__Page excerpt__.
# Molecular Dynamics Study on the Compressive Behavior of Intermetallic Compounds in 3xxx Aluminum Alloys

**Authors:** Yexin Li, Jingyuan Bai, Zhou Yang, Zhongjie Chen, Chuanyang Wang, Quanfeng Zheng, Di Tie

PMC · DOI: 10.3390/ma19030535 · Materials · 2026-01-29

## TL;DR

This study uses molecular dynamics to analyze how temperature and strain rate affect the compressive strength of intermetallic compounds in 3xxx aluminum alloys.

## Contribution

The novel contribution is the systematic investigation of thermal and strain rate sensitivity of specific intermetallic compounds using MEAM and LAMMPS simulations.

## Key findings

- Al2Cu shows the highest compressive strength and stability across temperature ranges.
- Al12Fe3Si2 has the lowest compressive strength compared to other intermetallic compounds.
- Al2Cu exhibits the lowest thermal sensitivity and highest strain rate sensitivity index.

__Prompt 1__.
According to the aluminum alloy study summary, which intermetallic compound has the lowest compressive strength?
__Prompt 2__.
Carry the aluminum alloy study summary forward from its last line.
The records are separate material from the aluminum alloy study summary.

__Information given__.
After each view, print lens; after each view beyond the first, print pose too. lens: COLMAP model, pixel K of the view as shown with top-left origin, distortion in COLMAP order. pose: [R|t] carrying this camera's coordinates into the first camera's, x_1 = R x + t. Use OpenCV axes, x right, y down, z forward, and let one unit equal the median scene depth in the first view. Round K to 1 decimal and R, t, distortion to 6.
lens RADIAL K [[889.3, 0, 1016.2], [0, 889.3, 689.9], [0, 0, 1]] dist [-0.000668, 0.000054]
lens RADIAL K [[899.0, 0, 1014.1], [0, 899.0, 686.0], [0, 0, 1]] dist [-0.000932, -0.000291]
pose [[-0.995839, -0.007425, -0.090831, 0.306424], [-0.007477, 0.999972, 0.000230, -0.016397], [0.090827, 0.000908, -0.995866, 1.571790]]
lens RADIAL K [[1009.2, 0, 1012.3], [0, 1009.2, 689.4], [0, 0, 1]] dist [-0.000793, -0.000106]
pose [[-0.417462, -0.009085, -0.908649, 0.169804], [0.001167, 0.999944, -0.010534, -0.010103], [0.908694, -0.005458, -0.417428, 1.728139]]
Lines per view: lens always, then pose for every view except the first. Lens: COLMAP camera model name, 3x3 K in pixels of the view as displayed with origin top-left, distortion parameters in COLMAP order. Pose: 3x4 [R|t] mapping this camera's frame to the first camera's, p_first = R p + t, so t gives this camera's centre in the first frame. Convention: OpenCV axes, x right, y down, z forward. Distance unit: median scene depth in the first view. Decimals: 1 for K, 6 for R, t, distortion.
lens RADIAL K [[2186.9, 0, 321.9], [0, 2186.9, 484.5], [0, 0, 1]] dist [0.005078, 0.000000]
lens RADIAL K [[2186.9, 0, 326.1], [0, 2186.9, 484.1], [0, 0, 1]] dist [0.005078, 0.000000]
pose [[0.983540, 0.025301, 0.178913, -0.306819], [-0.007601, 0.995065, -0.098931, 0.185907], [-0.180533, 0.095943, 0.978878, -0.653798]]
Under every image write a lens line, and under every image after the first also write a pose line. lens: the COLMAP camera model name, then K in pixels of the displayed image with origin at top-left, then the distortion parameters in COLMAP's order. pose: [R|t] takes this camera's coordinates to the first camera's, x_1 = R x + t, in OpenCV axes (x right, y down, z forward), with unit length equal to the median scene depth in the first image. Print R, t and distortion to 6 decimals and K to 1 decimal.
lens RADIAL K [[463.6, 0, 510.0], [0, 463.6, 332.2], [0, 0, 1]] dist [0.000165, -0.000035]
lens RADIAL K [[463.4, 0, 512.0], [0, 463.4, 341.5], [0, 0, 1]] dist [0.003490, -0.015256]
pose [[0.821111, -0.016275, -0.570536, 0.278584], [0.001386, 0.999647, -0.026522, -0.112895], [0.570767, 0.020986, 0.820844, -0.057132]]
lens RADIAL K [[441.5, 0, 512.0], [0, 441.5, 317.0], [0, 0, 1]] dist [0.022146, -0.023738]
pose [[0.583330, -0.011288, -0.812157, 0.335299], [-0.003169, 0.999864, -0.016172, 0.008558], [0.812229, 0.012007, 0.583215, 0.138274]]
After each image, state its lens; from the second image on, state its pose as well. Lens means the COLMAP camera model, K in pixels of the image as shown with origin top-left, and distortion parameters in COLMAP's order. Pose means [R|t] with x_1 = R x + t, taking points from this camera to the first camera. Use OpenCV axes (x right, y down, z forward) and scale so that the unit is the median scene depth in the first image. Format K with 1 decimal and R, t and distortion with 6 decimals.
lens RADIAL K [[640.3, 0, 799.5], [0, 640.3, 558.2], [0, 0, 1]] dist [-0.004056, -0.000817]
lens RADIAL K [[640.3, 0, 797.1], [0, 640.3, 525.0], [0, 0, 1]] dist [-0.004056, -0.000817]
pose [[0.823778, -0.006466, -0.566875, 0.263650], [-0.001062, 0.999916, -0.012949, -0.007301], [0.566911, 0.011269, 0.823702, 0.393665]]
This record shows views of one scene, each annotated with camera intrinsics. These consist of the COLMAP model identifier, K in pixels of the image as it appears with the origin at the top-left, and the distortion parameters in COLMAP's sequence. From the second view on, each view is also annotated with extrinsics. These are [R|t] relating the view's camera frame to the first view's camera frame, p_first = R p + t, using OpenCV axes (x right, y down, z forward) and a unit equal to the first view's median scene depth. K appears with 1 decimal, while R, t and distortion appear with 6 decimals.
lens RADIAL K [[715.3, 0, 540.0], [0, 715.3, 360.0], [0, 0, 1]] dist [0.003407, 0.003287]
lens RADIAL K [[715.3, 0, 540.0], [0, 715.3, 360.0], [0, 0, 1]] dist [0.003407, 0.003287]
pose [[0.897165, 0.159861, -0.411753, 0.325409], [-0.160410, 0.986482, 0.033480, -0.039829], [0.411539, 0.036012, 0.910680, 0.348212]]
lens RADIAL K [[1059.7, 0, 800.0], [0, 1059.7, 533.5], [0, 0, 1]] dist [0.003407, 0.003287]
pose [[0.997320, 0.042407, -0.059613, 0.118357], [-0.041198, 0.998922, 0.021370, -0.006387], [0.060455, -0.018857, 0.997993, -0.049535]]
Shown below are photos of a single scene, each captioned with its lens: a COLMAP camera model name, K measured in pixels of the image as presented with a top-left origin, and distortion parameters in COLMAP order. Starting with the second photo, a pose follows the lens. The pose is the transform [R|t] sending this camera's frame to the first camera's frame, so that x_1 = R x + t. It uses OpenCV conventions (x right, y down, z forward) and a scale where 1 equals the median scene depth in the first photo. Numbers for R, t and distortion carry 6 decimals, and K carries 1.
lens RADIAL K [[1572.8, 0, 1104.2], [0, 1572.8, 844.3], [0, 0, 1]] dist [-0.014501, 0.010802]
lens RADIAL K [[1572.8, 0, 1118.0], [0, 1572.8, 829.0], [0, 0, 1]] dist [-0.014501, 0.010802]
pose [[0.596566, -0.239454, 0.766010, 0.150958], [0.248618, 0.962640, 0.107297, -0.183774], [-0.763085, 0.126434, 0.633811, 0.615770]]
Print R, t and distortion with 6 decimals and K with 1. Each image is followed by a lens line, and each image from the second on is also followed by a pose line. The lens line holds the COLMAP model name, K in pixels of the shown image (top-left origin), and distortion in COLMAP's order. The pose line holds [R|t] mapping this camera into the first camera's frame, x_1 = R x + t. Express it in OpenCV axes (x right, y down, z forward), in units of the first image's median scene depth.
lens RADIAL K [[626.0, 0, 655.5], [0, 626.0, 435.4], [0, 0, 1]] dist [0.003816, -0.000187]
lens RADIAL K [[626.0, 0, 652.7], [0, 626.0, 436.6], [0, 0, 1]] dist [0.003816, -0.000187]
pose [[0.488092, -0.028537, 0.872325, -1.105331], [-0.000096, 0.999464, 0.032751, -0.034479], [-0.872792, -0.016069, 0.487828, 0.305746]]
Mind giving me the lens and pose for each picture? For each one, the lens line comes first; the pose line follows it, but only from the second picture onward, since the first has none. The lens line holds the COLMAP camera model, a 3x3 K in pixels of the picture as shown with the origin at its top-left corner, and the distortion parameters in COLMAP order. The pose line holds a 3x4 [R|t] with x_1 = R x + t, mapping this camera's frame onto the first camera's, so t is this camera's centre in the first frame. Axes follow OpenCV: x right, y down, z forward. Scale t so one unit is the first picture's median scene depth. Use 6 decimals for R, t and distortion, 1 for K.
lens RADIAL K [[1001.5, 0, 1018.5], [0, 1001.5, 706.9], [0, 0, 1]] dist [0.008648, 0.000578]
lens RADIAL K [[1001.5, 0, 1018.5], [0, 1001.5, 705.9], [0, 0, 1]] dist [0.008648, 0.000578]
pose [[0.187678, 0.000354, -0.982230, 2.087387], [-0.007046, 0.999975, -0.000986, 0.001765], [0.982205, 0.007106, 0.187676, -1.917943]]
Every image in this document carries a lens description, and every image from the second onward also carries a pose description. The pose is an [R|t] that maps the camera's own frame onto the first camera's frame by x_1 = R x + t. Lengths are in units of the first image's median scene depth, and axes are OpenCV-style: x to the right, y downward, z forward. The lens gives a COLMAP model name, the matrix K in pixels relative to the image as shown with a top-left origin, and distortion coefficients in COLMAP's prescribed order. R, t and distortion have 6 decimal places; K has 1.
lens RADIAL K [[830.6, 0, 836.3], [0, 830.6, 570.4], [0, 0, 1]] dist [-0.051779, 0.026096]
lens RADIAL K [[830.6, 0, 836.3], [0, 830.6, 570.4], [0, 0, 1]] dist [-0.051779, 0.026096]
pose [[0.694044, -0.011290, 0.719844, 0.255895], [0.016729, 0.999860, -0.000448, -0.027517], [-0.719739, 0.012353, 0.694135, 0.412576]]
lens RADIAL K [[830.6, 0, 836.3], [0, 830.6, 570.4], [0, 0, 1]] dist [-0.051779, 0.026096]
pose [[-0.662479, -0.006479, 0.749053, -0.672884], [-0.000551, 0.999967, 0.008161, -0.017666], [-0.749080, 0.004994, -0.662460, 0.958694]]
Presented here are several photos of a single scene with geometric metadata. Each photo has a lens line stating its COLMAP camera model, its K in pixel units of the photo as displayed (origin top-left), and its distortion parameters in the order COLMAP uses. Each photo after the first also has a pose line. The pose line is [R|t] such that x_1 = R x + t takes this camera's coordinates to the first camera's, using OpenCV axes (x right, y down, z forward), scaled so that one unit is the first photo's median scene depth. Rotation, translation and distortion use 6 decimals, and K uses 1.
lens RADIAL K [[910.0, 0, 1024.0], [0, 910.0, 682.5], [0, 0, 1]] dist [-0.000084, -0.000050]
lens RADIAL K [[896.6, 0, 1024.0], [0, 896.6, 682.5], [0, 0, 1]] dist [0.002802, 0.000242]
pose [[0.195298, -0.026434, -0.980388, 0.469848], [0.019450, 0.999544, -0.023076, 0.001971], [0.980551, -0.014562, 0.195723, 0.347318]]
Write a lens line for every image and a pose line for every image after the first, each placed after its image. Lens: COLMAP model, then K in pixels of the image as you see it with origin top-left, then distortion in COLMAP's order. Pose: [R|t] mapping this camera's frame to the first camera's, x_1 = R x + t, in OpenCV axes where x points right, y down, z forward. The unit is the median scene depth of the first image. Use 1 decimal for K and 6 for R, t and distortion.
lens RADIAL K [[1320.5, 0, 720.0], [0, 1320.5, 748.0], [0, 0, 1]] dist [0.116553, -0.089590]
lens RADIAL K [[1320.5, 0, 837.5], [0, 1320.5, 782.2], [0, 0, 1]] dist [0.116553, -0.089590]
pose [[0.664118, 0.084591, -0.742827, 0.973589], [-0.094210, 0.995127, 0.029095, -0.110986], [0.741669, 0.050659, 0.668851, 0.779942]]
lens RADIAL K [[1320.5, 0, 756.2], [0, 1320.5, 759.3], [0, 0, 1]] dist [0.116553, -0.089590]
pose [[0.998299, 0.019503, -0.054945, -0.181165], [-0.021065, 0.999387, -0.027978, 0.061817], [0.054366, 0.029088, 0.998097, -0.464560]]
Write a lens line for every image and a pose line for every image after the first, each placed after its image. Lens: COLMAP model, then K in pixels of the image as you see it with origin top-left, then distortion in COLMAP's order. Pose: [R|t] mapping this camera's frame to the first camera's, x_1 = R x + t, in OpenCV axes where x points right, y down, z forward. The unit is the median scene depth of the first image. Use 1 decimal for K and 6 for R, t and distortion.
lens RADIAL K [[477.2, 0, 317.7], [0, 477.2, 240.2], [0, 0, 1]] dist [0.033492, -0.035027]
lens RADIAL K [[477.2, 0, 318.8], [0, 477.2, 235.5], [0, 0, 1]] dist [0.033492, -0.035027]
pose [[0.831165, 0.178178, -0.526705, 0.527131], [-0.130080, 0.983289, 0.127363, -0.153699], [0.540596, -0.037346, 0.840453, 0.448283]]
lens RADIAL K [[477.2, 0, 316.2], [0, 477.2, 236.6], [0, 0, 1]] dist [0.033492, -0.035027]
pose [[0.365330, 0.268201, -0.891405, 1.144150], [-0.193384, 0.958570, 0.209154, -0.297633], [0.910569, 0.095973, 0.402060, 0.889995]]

__Expected answer 1__.
Al12Fe3Si2

__Expected answer 2__.
## Abstract

The morphology and distribution of intermetallic compounds (IMCs), such as Al6Mn, Al2Cu, and Al12Fe3Si2, play a critical role in determining the mechanical properties of 3xxx series aluminum alloys. In this study, the compressive behavior of these IMCs was systematically investigated using the modified embedded atom method (MEAM) potential and the large-scale atomic/molecular massively parallel simulator (LAMMPS) under various temperatures and strain rates. The results show that as the temperature increases from 623 K to 823 K, both the compressive strength and elastic modulus of the IMCs decrease significantly. Al12Fe3Si2 exhibits the lowest compressive strength, ranging from 1.1 to 9.8 GPa, while Al2Cu demonstrates the highest compressive strength, ranging from 3.9 to 19.8 GPa. Within this temperature range, Al6Mn and Al3Fe show relatively poor stability. At a strain rate of 1 × 1010 s−1, the thermal sensitivity coefficients for compressive strength are 0.010 and 0.008, and those for elastic modulus are 0.173 and 0.126, respectively. In contrast, Al2Cu exhibits the best stability, with thermal sensitivity coefficients of 0.005 for compressive strength and 0.041 for elastic modulus. Furthermore, the influence of strain rate diminishes notably under lower temperatures. Across the entire temperature range, Al2Cu displays the highest overall stability, with a strain rate sensitivity index ranging from 0.3527 to 0.3738.

## Full-text entities

- **Chemicals:** 3xxx (-)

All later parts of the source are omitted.